Die Bahn mag die S-Bahn-Werbung nicht mehr. Dabei geht es um keinen Familienkonflikt im Konzern, sondern um eine handfeste juristische Auseinandersetzung zwischen der großen Bahn AG und einem mittelständischen Berliner Unternehmen, das dadurch kurz vor dem Aus steht.

Die Bahn mag die S-Bahn-Werbung nicht mehr. Dabei geht es um keinen Familienkonflikt im Konzern, sondern um eine handfeste juristische Auseinandersetzung zwischen der großen Bahn AG und einem mittelständischen Berliner Unternehmen, das dadurch kurz vor dem Aus steht. Hintergrund der Auseinandersetzungen ist ein Streit um Abrechnungsmodalitäten.

Die Bahn AG hat den Vertrag mit dem Familienbetrieb schon mehrfach gekündigt, rechtskräftig ist die Kündigung aber noch nie geworden. Trotzdem hat die Bahn den Kunden des Privatunternehmens schriftlich mitgeteilt, dass die S-Bahn-Werbung nicht mehr berechtigt sei, "Werbeflächen im Bereich der DB AG incl. der S-Bahn Berlin GmbH zu vermieten, Neuverträge abzuschließen sowie laufende Verträge weiterzuführen". Zudem erhalten die Mitarbeiter des Unternehmens keine Genehmigungen mehr zum Betreten des Bahngeländes.
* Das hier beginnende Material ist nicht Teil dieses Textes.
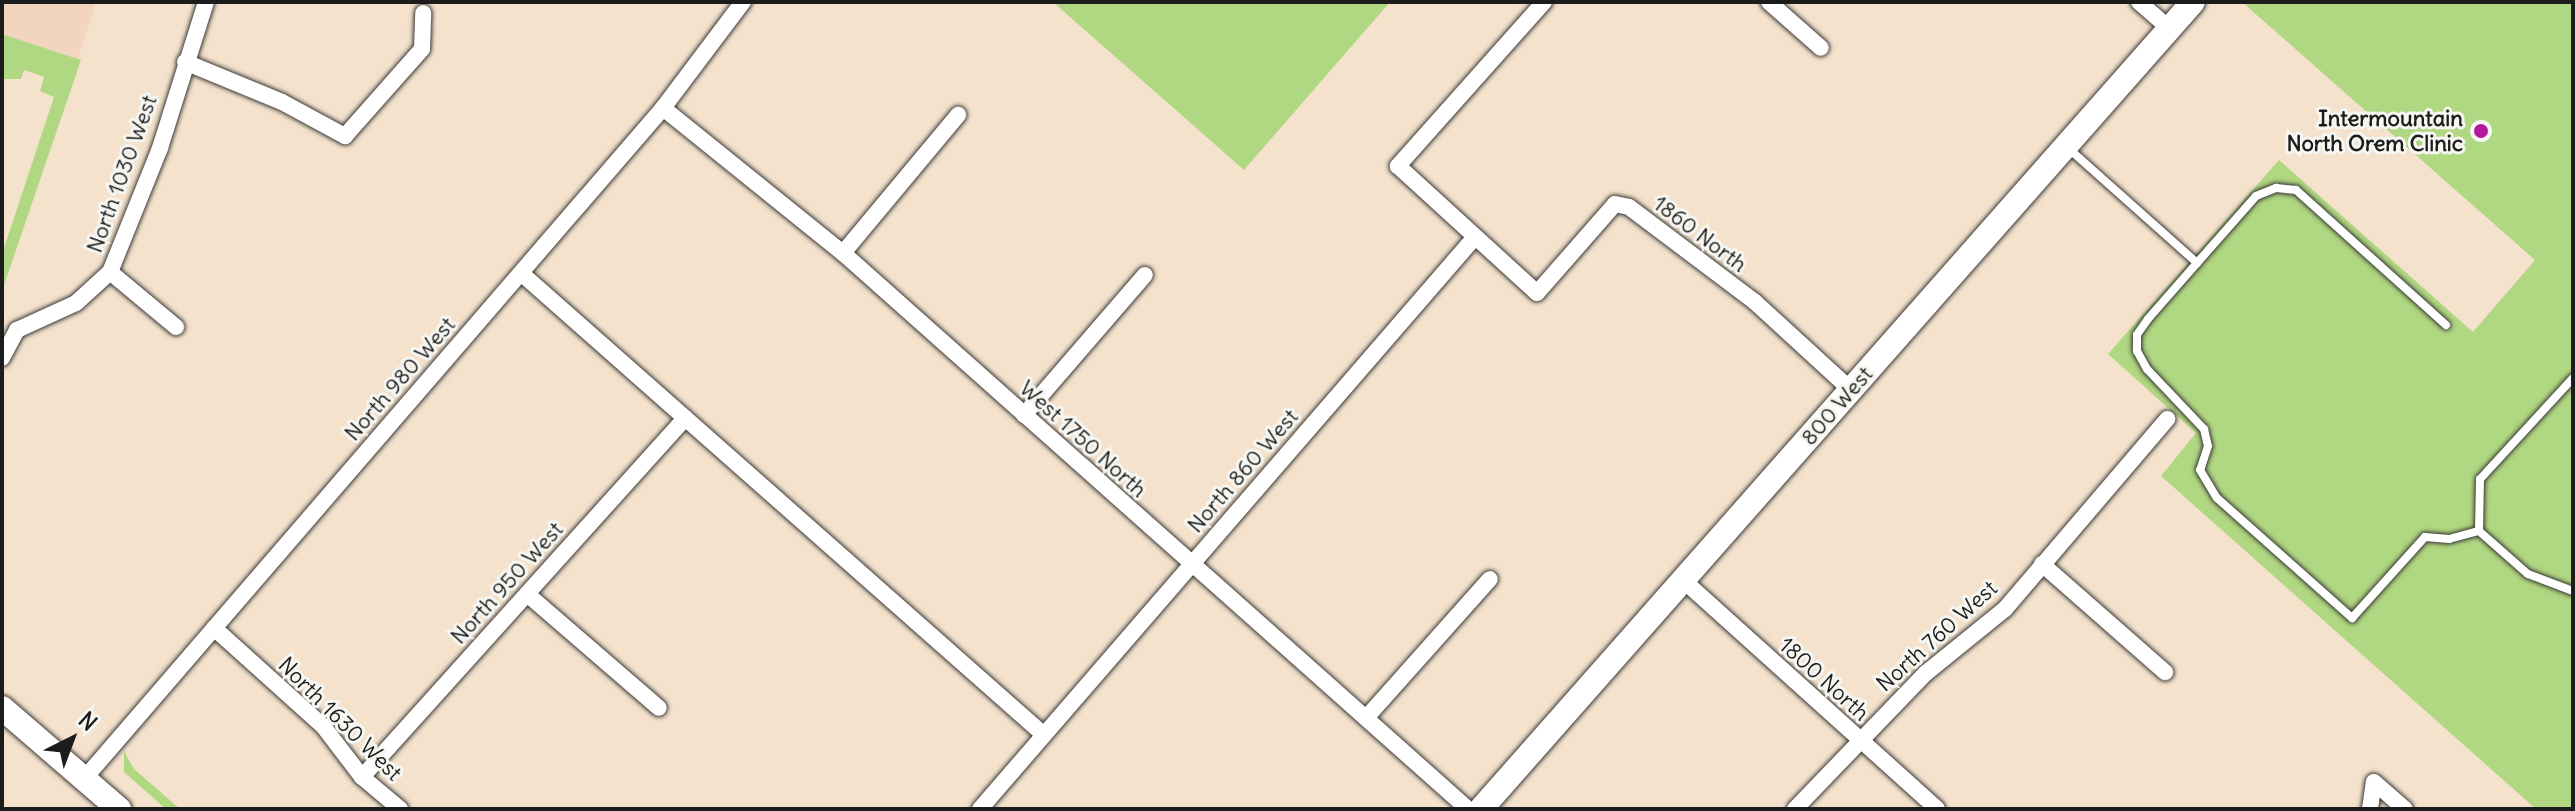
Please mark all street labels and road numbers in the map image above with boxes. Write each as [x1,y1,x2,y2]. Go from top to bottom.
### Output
street label: North 1030 West [81,92,163,256]
street label: 1860 North [1648,190,1752,278]
street label: North 980 West [339,312,461,446]
street label: 800 West [1796,361,1878,451]
street label: West 1750 North [1014,375,1152,503]
street label: North 860 West [1182,404,1304,538]
street label: North 950 West [445,517,569,649]
street label: North 760 West [1871,575,2003,697]
street label: 1800 North [1774,632,1874,726]
street label: North 1630 West [273,652,407,786]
Die S-Bahn-Werbung hatte 1946 mit der Deutschen Reichsbahn einen Vertrag geschlossen, der ihr Werberechte im gesamten sowjetischen Sektor bis 2010 sicherte. Später konzentrierte sich das Unternehmen auf den West-Berliner Markt. 1970 trat der Vater des heutigen Geschäftsführers Borris Goerke in die Firma ein, die 1984 nach der Übernahme der S-Bahn in West-Berlin durch die BVG diesen Bereich an den Verkehrsbetrieb verlor. 1990 schloss die Firma dann einen neuen Vertrag mit der Reichsbahn ab, der für die S-Bahn im Ostteil der Stadt galt. Um das gesamte Reichsbahn-Netz habe es ein erfolgloses Gerangel gegeben, sagt Goerke. So ist die "Berliner S-Bahn-Werbung" heute im Westteil der Stadt für die Fern-und Güterzuganlagen zuständig, im Ostteil dagegen für die S-Bahn.

Nachdem der damalige Reichsbahnpräsident Werner Remmert den Vertrag 1992 mündlich kündigen wollte, folgte zwei Jahr später der erste schriftliche Versuch, weil die DDR untergegangen sei. Bei Vertragsabschluss 1946 gab es aber noch gar keine DDR. Zusammen mit Lothar de Maizière, dem letzten Ministerpräsidenten der DDR, der jetzt als Rechtsanwalt tätig ist, fuhr Goerke damals zum Bahnvorstand nach Frankfurt (Main) und brachte die Kündigung in drei Instanzen vom Tisch.

1997 kündigte die Bahn erneut - dieses Mal mit dem Vorwurf des Betruges bei der Abrechnung der Werbeeinnahmen. Die Bahn hat das Recht, die Unterlagen der S-Bahn-Werbung einzusehen. Mit der Kündigung scheiterte die Bahn erneut. mergericht. Ein Abrechnungsstreit rechtfertige keine Kündigung, argumentierte das Kammergericht. Allerdings habe das Gericht auch deutlich zu verstehen gegeben, dass die Abrechnung "nur so gerade noch" akzeptiert werden könne, sagt der Justitiar der Bahn, Christian Schreyer.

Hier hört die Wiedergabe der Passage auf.